Complete the following:
1) In the database comparison, what two types of difference is the comparison split into?
2) Decide whether each statement below agrees with the database comparison. Answer yes or no for each, and quote the deciding words of the text.
(a) The author's team uses Cassandra.
(b) In MongoDB, collections are like tables in MySQL.
(c) The author considered Cassandra but dismissed it.
3) Transcribe the part of the database comparison starting at "Disclaimer: It’s important" and ending at "understanding of Cassandra.".

Text shown START

MongoDB Vs Cassandra

MongoDB vs Cassandra

Cassandra Logo

Over the 2 years we’ve been using MongoDB in production with our server monitoring tool, Server Density, we’ve built up significant experience and knowledge about how it works. Back in 2009 when I was looking at a replacement for MySQLI looked at Cassandra but dismissed it because MongoDB had several advantages, and Cassandra was still extremely early stage (even more so than MongoDB at the time). Having been invited to give a comparison at the Cassandra London Meetup, I thought I’d revisit it to see how it compares today.

Disclaimer: It’s important to note that much of what I know about MongoDB has been learnt through using it in production. We don’t use Cassandra so any comparisons are going to be fairly superficial but they will still be relevant because that’s the stage most people will be in when they are considering which database to pick. As a result of this I will try to avoid making technical comparisons about specific features because this will be biased towards my extensive understanding on MongoDB vs a limited understanding of Cassandra.

As such, this comparison is split into 2 types of difference – usage and operations.

  • Usage: The actual usage as a developer implementing the application with the database.
  • Operations: Points which are not directly about the core database but it’s suitability for production and management on an operational level.

That said, I will start with several technical comparisons because these are important to understand.

Usage – Structure

MongoDB acts much like a relational database. Its data model consists of a database at the top level, then collections which are like tables in MySQL (for example) and then documents which are contained within the collection, like rows in MySQL. Each document has a field and a value where this is similar to columns and values in MySQL. Fields can be simple key / value e.g. { 'name': 'David Mytton' } but they can also contain other documents e.g. { 'name': { 'first' : David, 'last' : 'Mytton' } }.

Text shown END
Data provided START

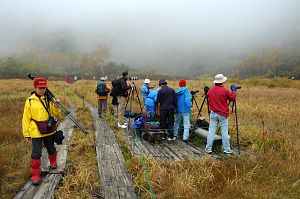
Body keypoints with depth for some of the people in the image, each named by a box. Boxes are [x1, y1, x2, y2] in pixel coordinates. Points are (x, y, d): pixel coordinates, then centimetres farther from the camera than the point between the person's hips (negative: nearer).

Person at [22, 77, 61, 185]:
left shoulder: (49, 99, -2)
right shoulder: (30, 101, -7)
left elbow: (56, 114, 0)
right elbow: (26, 118, -3)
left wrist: (56, 106, -21)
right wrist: (26, 134, -3)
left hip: (49, 130, 3)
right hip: (36, 132, -2)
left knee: (51, 149, 21)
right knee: (36, 153, -1)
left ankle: (53, 162, 47)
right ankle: (35, 175, 9)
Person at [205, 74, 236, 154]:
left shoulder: (210, 91, 1)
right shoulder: (225, 91, -12)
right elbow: (232, 98, 4)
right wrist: (234, 92, 21)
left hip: (213, 114, 3)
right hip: (223, 114, -3)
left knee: (211, 132, 6)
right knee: (224, 132, 5)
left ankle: (208, 149, 10)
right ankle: (227, 149, 13)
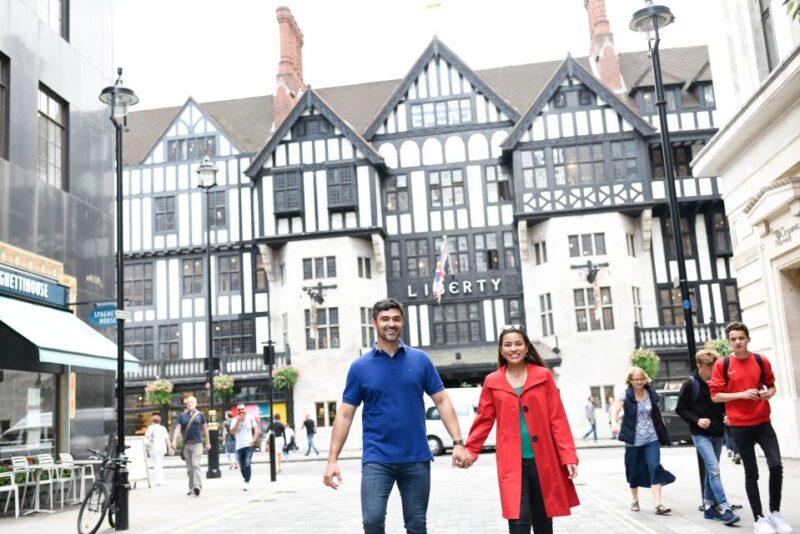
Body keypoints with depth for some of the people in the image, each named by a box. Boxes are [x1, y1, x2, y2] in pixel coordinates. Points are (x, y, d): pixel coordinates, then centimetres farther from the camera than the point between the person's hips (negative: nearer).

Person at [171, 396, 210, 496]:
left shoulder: (200, 415, 6)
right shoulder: (182, 416, 10)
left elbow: (205, 429, 11)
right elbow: (178, 428, 3)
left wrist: (208, 442, 11)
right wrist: (174, 440, -11)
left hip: (197, 444, -3)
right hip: (186, 444, 3)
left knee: (195, 464, -17)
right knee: (189, 467, 7)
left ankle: (197, 485, -24)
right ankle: (191, 487, 15)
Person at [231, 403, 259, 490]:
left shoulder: (250, 418, 3)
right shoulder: (235, 420, 4)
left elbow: (256, 430, 4)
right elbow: (232, 431, -8)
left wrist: (254, 440, -8)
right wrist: (238, 421, -15)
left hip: (249, 445, -2)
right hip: (239, 446, 2)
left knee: (247, 464, -17)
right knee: (242, 467, 9)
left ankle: (247, 482, -15)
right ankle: (246, 481, 28)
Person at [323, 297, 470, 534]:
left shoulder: (420, 359, 3)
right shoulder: (360, 366, 1)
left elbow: (442, 401, 4)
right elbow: (345, 414, 1)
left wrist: (458, 442, -6)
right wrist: (332, 459, -5)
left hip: (416, 457, 1)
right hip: (377, 458, -1)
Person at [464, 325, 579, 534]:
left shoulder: (543, 376, 2)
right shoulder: (492, 382, 3)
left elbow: (558, 418, 0)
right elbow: (484, 420, 8)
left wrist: (568, 456, -5)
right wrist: (470, 451, 0)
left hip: (543, 460, 1)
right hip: (512, 463, -1)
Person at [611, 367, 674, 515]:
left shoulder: (651, 394, 4)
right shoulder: (625, 395, -6)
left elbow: (657, 414, 16)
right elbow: (615, 411, -17)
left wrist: (662, 433, 16)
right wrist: (615, 424, -37)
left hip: (651, 439, 2)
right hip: (633, 441, -1)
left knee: (655, 468, -12)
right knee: (634, 471, 10)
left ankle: (658, 504, -14)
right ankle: (634, 500, 31)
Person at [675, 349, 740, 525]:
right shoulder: (690, 385, -8)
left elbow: (724, 405, 15)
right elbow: (680, 409, -4)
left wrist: (726, 416, -5)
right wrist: (697, 420, -16)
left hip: (717, 433, 5)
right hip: (700, 434, -5)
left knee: (711, 470, 11)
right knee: (714, 469, -16)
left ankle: (709, 507, 21)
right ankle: (725, 509, -17)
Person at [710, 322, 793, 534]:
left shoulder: (761, 361, 2)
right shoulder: (722, 365, -5)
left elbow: (771, 386, 15)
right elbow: (715, 396, -5)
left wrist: (768, 393, -8)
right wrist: (742, 394, -17)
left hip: (763, 422, 2)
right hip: (740, 426, -2)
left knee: (776, 466, -6)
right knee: (751, 472, 5)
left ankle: (775, 513, 14)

Data provided END

Answers for this exercise:
1) Usage and operations.

2)
(a) No: "We don’t use Cassandra"
(b) Yes: "collections which are like tables in MySQL"
(c) Yes: "looked at Cassandra but dismissed it"

3)
Disclaimer: It’s important to note that much of what I know about MongoDB has been learnt through using it in production. We don’t use Cassandra so any comparisons are going to be fairly superficial but they will still be relevant because that’s the stage most people will be in when they are considering which database to pick. As a result of this I will try to avoid making technical comparisons about specific features because this will be biased towards my extensive understanding on MongoDB vs a limited understanding of Cassandra.